(What is required)
The result should be every line in the data below that carries the string "Arslan".

*** Supplied information ***

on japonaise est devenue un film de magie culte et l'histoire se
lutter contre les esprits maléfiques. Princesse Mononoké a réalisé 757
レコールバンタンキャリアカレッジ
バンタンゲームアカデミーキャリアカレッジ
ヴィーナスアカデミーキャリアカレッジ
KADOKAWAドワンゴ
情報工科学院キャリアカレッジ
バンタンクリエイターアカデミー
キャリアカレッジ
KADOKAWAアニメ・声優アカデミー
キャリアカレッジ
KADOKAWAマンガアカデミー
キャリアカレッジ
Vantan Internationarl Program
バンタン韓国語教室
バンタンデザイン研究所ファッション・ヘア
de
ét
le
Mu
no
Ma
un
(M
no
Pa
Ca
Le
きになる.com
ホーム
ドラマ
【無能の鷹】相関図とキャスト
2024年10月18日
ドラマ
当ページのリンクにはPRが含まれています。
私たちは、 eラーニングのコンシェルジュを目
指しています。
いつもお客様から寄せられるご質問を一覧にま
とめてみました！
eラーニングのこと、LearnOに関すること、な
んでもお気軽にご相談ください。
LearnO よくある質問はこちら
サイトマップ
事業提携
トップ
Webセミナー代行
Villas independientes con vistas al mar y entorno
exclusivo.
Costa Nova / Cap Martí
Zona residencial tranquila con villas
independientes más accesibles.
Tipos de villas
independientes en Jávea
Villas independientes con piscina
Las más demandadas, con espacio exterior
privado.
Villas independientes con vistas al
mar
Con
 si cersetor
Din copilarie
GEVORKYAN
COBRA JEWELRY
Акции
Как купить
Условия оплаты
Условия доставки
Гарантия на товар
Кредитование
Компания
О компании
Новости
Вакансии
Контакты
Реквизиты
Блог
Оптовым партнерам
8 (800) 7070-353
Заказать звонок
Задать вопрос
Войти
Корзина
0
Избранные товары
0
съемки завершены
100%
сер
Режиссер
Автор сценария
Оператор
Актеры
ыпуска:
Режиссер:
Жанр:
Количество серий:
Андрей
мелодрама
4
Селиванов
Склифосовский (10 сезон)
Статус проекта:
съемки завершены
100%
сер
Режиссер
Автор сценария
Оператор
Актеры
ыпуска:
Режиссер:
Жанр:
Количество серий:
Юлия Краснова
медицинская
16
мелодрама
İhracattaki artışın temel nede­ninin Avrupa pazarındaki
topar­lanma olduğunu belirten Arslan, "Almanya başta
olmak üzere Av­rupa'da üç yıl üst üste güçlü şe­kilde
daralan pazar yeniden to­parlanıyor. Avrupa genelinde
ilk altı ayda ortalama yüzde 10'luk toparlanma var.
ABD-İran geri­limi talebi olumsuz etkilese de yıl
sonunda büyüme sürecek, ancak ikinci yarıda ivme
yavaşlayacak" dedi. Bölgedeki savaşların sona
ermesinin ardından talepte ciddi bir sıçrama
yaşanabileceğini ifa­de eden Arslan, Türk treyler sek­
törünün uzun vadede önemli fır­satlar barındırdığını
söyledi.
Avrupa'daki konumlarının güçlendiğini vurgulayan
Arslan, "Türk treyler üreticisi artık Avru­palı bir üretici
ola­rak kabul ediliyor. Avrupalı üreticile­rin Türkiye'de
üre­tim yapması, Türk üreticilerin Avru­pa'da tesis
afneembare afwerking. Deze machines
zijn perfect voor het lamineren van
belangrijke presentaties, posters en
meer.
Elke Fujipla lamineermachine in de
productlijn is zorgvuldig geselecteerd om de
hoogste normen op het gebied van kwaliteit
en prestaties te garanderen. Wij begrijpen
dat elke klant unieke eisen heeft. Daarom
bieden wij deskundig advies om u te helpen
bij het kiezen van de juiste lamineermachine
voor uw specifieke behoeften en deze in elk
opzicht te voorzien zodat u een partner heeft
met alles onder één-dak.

*** End of Supplied information ***

(Reply)
topar­lanma olduğunu belirten Arslan, "Almanya başta
yaşanabileceğini ifa­de eden Arslan, Türk treyler sek­
Arslan, "Türk treyler üreticisi artık Avru­palı bir üretici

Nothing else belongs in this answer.